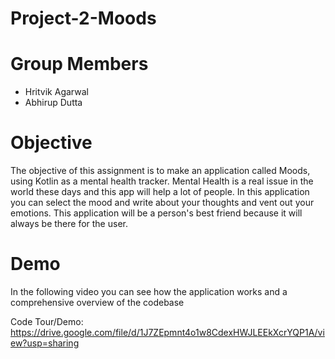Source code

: # Project-2-Moods

# Group Members

* Hritvik Agarwal
* Abhirup Dutta

# Objective

The objective of this assignment is to make an application called Moods, using Kotlin as a mental health tracker. Mental Health is a real issue in the world these days and this app will help a lot of people. In this application you can select the mood and write about your thoughts and vent out your emotions. This application will be a person's best friend because it will always be there for the user.

# Demo

In the following video you can see how the application works and a comprehensive overview of the codebase

Code Tour/Demo: https://drive.google.com/file/d/1J7ZEpmnt4o1w8CdexHWJLEEkXcrYQP1A/view?usp=sharing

# Instructions to follow
Give every line of the entry above as a JSON list of strings, one string per line, with blank lines left out and the picture excluded.

# Task solution
[
  "Source code",
  ": # Project-2-Moods",
  "# Group Members",
  "* Hritvik Agarwal",
  "* Abhirup Dutta",
  "# Objective",
  "The objective of this assignment is to make an application called Moods, using Kotlin as a mental health tracker. Mental Health is a real issue in the world these days and this app will help a lot of people. In this application you can select the mood and write about your thoughts and vent out your emotions. This application will be a person's best friend because it will always be there for the user.",
  "# Demo",
  "In the following video you can see how the application works and a comprehensive overview of the codebase",
  "Code Tour/Demo: https://drive.google.com/file/d/1J7ZEpmnt4o1w8CdexHWJLEEkXcrYQP1A/view?usp=sharing"
]